I’m a samurai packer, and it still takes me 30 percent longer than I anticipate to finally zip my suitcase the night before departure. Another truth of travel is when I set my alarm for 4:05 a.m., my body will wake up every hour, on the hour, then it will take me 50 minutes to fall back asleep. For 10 minutes, I will panic dream that I have missed my alarm, then I will wake up again, just on queue.
Recently, I was driving from Santa Cruz to Los Angeles after a week of Thanksgiving festivities. It’s a six-hour drive, and there was no real reason I had to set my alarm for 4:05 a.m., no big meeting I had to attend or movie star that got stuck in a tree and needed coaxing down. I just set my alarm at 4:05 a.m. for the masochistic flogging. I stopped at a Starbucks in Paso Robles, Santa Barbara, and some sad, grey complex along the 405. By the time I arrived home, I was thoroughly tweaked out from the coffee and three straight Sam Harris podcasts, where he spoke in great detail about the ethical implications of pushing an obese man into a trolly car.
When I stepped through my door and saw my wilted Bird of Paradise, I realized everyone hates me.
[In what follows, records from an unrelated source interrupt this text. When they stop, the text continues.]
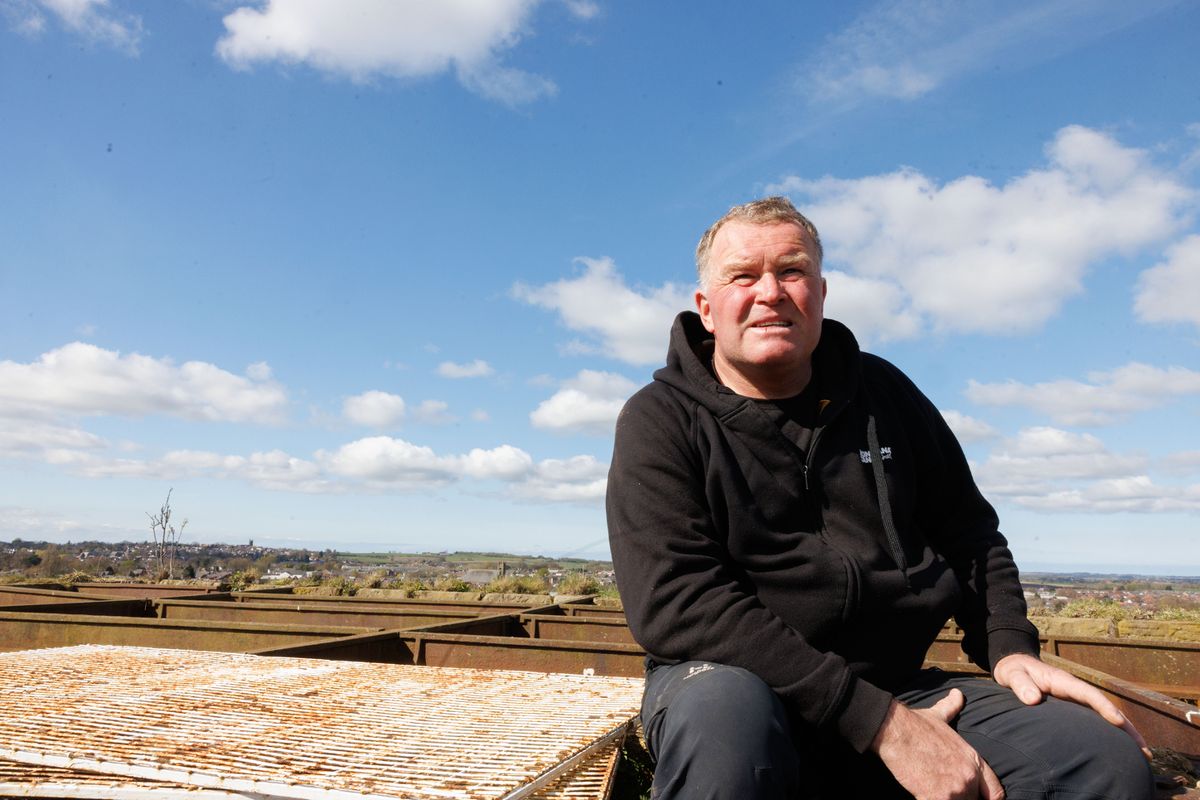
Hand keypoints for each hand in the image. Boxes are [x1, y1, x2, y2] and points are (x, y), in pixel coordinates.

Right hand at [871, 689, 1004, 799]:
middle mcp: (969, 777)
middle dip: (963, 799)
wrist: (897, 731)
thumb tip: (957, 694)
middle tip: (947, 791)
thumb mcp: (940, 716)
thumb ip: (952, 708)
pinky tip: (923, 794)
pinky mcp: (935, 798)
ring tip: (934, 791)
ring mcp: (954, 790)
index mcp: (974, 760)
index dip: (989, 799)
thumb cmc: (917, 724)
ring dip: (947, 799)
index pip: (996, 792)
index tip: (979, 798)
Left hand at [992, 653, 1150, 758]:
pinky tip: (1119, 749)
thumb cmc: (1014, 670)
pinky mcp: (1073, 708)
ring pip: (1104, 717)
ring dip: (1124, 734)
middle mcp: (1075, 691)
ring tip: (1142, 755)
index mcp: (1064, 681)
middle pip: (1106, 708)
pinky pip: (1095, 722)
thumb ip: (1021, 685)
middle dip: (1126, 727)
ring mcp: (1076, 700)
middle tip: (1143, 750)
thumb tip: (1033, 700)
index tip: (1119, 722)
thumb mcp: (1012, 674)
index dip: (1105, 707)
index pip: (1089, 694)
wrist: (1013, 666)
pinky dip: (1110, 734)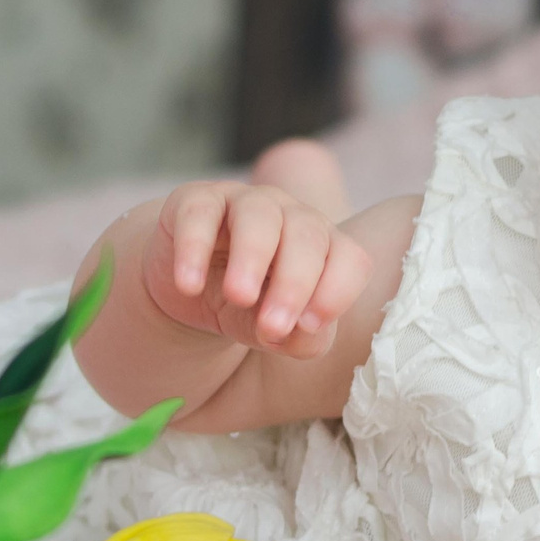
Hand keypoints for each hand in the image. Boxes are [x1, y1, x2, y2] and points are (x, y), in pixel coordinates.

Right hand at [144, 181, 372, 359]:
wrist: (189, 289)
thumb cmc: (247, 308)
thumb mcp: (273, 332)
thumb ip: (298, 339)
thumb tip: (301, 334)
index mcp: (324, 247)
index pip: (350, 259)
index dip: (337, 291)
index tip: (310, 327)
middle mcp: (291, 216)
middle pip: (307, 236)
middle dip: (294, 282)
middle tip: (272, 326)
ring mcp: (245, 202)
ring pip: (259, 215)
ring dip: (252, 257)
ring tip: (239, 296)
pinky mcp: (197, 201)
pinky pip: (200, 213)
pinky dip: (195, 248)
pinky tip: (190, 285)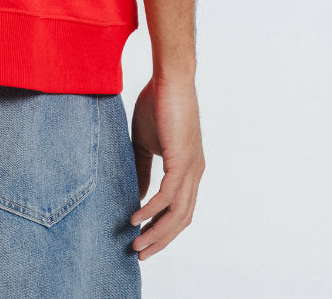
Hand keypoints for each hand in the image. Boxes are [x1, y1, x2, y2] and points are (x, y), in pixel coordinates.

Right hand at [129, 75, 204, 260]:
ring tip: (136, 243)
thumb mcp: (146, 142)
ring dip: (156, 231)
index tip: (145, 240)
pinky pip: (168, 195)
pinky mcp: (181, 160)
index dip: (164, 228)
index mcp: (189, 169)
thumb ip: (143, 169)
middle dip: (161, 239)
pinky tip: (137, 217)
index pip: (180, 210)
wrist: (170, 78)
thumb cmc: (158, 104)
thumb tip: (140, 196)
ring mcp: (191, 168)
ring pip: (177, 214)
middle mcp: (194, 173)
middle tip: (140, 253)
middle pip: (182, 220)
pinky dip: (152, 210)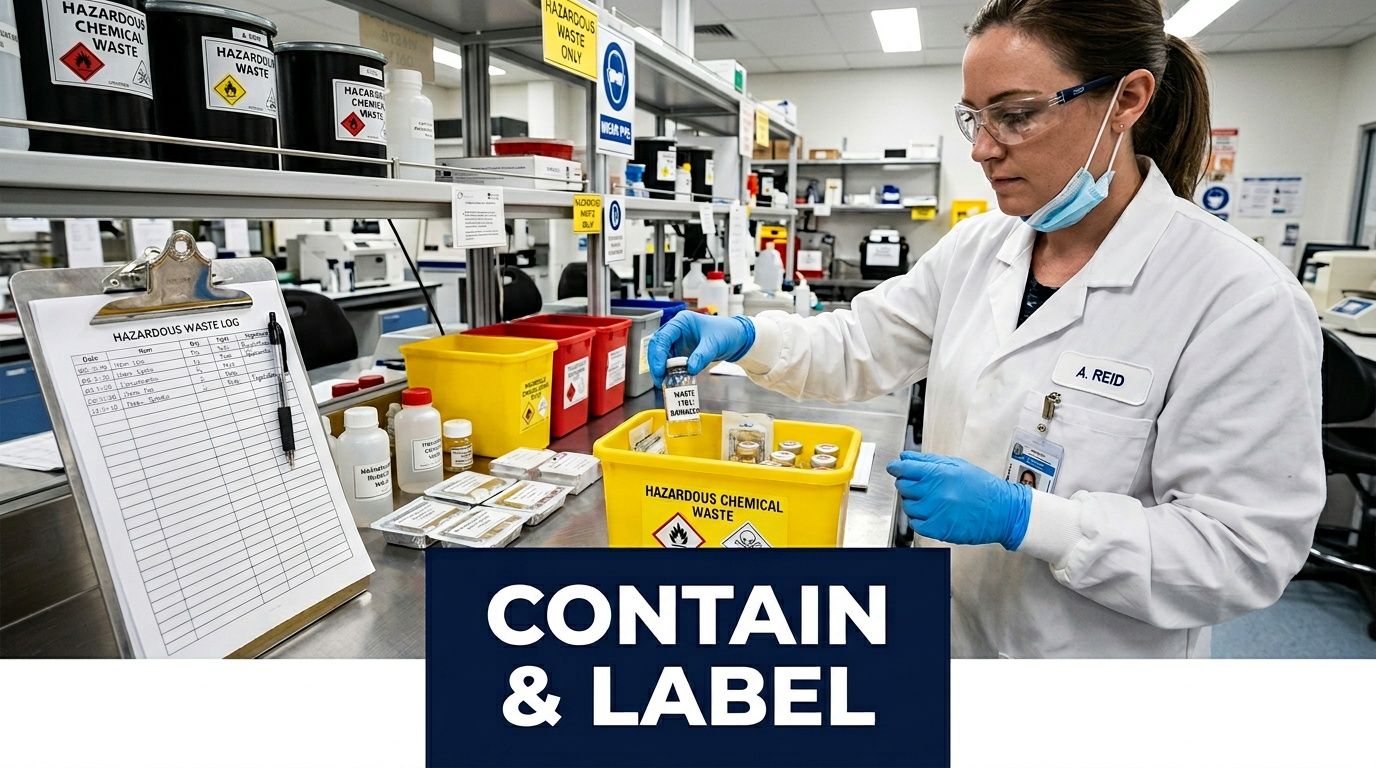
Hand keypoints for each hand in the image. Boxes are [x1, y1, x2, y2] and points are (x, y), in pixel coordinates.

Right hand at [647, 312, 755, 385]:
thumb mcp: (715, 344)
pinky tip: (671, 380)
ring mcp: (677, 341)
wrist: (735, 339)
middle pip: (657, 346)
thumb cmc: (726, 333)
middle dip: (656, 363)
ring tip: (664, 382)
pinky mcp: (681, 352)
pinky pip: (670, 362)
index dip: (658, 354)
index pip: (663, 337)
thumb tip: (690, 369)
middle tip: (659, 379)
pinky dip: (669, 372)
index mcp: (682, 322)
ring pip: (661, 355)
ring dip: (661, 369)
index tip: (660, 370)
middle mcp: (676, 330)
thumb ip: (702, 356)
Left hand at [886, 451, 1031, 549]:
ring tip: (930, 500)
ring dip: (913, 502)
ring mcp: (935, 512)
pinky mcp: (938, 529)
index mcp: (939, 473)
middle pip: (903, 486)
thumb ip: (929, 461)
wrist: (1003, 511)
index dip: (896, 467)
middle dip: (906, 484)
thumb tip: (905, 458)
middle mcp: (935, 492)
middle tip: (919, 486)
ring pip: (907, 506)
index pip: (904, 468)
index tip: (895, 468)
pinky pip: (915, 524)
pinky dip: (919, 519)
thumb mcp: (958, 465)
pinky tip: (931, 514)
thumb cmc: (982, 487)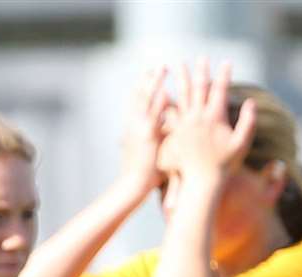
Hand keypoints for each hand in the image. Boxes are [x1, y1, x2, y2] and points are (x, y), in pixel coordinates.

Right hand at [120, 65, 171, 197]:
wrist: (133, 185)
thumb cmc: (144, 173)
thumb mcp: (151, 150)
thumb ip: (158, 136)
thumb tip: (168, 128)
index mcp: (133, 128)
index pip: (137, 103)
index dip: (142, 88)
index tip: (147, 76)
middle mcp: (134, 125)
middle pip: (140, 97)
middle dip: (147, 81)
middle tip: (154, 67)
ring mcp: (139, 129)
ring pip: (146, 100)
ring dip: (154, 83)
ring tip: (162, 68)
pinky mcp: (147, 136)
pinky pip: (154, 115)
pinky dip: (158, 101)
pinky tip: (165, 89)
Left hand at [158, 59, 255, 182]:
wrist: (201, 181)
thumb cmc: (225, 164)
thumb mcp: (242, 143)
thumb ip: (248, 122)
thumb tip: (251, 102)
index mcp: (215, 118)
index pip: (220, 90)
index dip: (224, 74)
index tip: (226, 61)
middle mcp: (198, 118)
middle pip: (200, 88)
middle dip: (202, 71)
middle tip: (202, 57)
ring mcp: (185, 124)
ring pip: (182, 96)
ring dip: (182, 79)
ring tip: (179, 66)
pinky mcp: (175, 132)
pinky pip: (169, 112)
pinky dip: (166, 99)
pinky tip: (162, 90)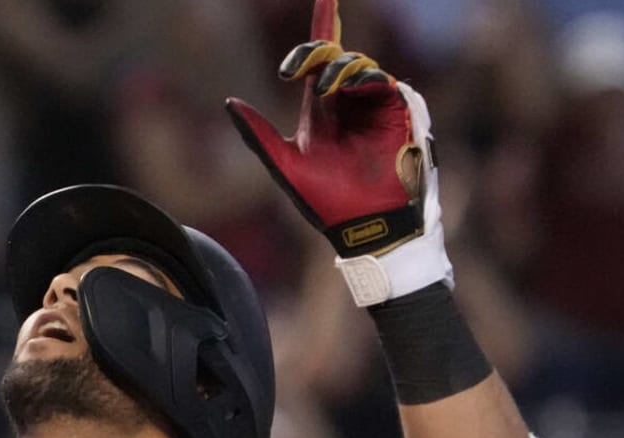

Also, the first draft of my book, which is nearly finished, is complete donkey shit. The only logical next step is to print out the manuscript, drive to San Fransisco, where trolly cars still run, and tell the obese man to step aside as I hurl myself into the breakaway trolly, manuscript clutched to my chest. My attempt would fail, naturally, and the trolly would barrel down the hill into the Embarcadero. The six bystanders would easily step out of the way, and my blood-soaked manuscript would blow away in the wind and be used as a nest for pigeons.
Then I took a 20-minute nap, opened my eyes, and realized something important: I don’t own a Bird of Paradise. I own a Monstera.